First, let’s examine the core promises of blockchain: decentralization, security, and transparency. The misguided premise is that decentralized databases and distributed ledger technologies, lower energy consumption, and superior data integrity when compared to traditional blockchain structures. This is demonstrably false. Traditional centralized databases can achieve similar levels of transparency and security through robust cryptographic methods and well-established auditing protocols. These technologies have the added advantages of scalability, reliability, and regulatory compliance — all critical factors that blockchain often struggles to meet. The promise of blockchain as a tool for trustless interactions is compelling in theory but falls short in practice when evaluated against existing, proven alternatives.

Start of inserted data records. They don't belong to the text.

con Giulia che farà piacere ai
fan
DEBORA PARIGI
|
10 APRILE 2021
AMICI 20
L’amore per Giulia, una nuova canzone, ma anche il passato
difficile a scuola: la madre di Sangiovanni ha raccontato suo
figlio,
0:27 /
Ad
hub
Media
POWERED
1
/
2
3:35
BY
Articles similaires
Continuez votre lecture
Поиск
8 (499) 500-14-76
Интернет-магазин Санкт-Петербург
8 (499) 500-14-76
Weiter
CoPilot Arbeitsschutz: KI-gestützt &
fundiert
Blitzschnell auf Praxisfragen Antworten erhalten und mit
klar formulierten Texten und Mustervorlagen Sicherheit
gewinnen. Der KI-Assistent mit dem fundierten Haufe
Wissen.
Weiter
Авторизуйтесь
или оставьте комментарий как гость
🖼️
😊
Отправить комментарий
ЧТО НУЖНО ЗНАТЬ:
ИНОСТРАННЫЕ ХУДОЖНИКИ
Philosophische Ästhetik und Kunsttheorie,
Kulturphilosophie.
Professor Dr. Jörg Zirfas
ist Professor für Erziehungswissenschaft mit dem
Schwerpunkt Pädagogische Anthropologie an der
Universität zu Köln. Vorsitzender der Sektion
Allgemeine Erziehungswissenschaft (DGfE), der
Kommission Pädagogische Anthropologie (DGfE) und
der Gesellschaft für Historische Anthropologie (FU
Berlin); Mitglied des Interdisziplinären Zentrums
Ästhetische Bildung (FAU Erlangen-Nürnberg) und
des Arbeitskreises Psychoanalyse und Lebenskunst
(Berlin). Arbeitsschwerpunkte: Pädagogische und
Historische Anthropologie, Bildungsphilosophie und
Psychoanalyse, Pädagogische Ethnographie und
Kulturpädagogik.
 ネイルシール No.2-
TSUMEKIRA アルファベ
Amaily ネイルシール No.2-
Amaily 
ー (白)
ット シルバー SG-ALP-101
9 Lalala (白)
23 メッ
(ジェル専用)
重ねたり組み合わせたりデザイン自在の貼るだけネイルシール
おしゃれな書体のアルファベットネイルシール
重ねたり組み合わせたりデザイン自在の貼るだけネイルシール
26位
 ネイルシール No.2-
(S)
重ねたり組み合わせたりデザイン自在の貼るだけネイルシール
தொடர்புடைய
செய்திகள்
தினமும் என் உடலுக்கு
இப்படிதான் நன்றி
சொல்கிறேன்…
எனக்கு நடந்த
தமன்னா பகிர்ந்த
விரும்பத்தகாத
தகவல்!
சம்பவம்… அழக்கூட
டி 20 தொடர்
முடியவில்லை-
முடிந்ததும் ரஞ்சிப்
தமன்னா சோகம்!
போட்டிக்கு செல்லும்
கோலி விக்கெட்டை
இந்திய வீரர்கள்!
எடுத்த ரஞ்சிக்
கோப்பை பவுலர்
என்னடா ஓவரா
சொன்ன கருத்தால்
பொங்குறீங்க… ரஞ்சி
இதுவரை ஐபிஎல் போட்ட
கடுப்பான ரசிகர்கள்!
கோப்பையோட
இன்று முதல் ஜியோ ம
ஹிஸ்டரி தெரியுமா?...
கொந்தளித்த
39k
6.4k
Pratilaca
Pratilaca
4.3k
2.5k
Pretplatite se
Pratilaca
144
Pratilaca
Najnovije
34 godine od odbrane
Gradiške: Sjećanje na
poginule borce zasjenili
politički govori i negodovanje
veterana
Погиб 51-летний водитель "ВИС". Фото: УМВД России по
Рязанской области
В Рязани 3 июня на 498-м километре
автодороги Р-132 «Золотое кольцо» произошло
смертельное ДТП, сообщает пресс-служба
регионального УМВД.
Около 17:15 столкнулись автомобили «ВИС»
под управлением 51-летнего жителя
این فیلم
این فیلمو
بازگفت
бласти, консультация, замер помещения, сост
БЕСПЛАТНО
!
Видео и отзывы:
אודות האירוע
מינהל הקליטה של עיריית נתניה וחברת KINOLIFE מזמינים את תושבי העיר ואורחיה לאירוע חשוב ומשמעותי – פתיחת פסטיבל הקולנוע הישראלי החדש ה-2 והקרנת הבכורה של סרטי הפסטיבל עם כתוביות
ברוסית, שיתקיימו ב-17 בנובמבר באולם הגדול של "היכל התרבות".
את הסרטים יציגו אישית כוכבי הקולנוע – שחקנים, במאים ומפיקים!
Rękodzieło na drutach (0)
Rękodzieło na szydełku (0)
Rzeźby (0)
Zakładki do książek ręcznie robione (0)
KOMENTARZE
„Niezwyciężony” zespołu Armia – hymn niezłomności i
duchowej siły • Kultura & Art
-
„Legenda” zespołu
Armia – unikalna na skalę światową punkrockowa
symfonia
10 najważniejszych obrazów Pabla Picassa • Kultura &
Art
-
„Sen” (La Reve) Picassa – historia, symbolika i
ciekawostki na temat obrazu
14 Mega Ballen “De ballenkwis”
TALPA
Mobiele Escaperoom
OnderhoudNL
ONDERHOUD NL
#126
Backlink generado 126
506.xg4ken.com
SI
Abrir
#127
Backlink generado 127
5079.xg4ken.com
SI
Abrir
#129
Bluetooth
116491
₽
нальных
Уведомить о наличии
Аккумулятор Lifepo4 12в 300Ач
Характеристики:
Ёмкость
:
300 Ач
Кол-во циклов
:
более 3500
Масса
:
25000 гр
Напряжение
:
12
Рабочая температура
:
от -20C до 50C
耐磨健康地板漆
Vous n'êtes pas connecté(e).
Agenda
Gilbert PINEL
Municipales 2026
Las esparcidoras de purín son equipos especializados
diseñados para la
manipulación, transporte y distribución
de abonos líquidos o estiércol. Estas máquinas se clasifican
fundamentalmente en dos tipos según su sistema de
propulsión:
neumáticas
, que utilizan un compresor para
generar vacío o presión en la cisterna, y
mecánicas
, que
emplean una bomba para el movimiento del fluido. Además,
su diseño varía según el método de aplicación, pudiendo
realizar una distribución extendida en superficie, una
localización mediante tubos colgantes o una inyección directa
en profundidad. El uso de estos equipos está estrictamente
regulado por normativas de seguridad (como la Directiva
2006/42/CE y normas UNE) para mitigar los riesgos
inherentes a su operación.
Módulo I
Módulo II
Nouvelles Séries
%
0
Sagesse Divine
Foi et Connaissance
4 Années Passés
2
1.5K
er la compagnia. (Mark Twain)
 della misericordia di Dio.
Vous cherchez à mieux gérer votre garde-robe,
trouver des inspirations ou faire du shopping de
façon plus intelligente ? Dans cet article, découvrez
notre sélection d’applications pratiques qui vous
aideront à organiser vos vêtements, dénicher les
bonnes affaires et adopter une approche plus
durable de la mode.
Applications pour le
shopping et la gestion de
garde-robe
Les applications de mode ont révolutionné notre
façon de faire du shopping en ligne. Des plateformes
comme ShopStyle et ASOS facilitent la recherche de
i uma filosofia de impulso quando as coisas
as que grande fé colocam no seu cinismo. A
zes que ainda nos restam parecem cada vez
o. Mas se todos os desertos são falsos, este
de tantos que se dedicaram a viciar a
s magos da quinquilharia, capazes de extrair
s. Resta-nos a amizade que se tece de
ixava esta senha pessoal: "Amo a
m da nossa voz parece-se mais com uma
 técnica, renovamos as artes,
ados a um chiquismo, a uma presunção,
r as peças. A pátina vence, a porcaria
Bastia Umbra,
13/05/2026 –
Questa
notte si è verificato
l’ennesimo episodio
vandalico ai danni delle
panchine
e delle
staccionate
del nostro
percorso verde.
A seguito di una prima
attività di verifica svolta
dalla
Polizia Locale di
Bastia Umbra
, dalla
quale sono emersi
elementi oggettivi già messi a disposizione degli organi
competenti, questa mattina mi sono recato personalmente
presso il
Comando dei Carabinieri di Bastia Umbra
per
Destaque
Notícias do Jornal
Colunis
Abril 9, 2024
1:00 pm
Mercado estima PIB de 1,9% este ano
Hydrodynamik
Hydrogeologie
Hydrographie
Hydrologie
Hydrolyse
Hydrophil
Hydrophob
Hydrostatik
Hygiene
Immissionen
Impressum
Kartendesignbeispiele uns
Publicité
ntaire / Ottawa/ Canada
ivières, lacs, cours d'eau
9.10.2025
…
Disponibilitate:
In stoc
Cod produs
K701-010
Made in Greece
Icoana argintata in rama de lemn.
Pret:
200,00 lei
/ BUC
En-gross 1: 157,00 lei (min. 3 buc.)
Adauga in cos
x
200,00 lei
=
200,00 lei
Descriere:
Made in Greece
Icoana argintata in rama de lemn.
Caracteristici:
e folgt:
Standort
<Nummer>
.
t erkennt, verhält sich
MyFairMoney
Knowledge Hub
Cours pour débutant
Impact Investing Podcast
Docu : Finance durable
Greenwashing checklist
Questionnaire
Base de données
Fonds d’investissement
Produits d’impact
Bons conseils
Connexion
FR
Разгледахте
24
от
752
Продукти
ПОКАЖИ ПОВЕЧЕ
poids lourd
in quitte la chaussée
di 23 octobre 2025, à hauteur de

The pervasive belief in blockchain's purported revolutionary potential has precipitated massive malinvestment and misdirected capital. Investors, enticed by the hype, have poured billions of dollars into speculative tokens and web3 projects, diverting crucial resources away from more productive and sustainable technological advancements.

The case of Initial Coin Offerings serves as a prime example of this phenomenon. ICOs raised unprecedented amounts of capital, yet a significant portion of these projects failed to deliver on their promises, leading to substantial financial losses. This influx of speculative capital into dubious blockchain projects represents a colossal misallocation of resources that could have been better utilized in sectors with tangible and proven benefits. Similarly, traditional financial institutions and corporations have expended considerable resources exploring blockchain applications, often yielding marginal improvements at best. These efforts constitute opportunity costs — capital, time, and human talent that could have been directed towards developing and adopting truly innovative and efficient technologies.

While defenders of cryptocurrency often cite decentralization and technological innovation as its foremost benefits, these arguments falter in the face of broader economic, regulatory, and environmental considerations. The public policy perspective presents a compelling case for policymakers to ban cryptocurrencies. This measure would not only align market activities with productive economic ends but also safeguard the financial system from undue speculative risks and contribute to a sustainable and regulated economic order. The time has come for bold public policy action to ban cryptocurrencies and purge this predatory casino masquerading as innovation or finacial liberation.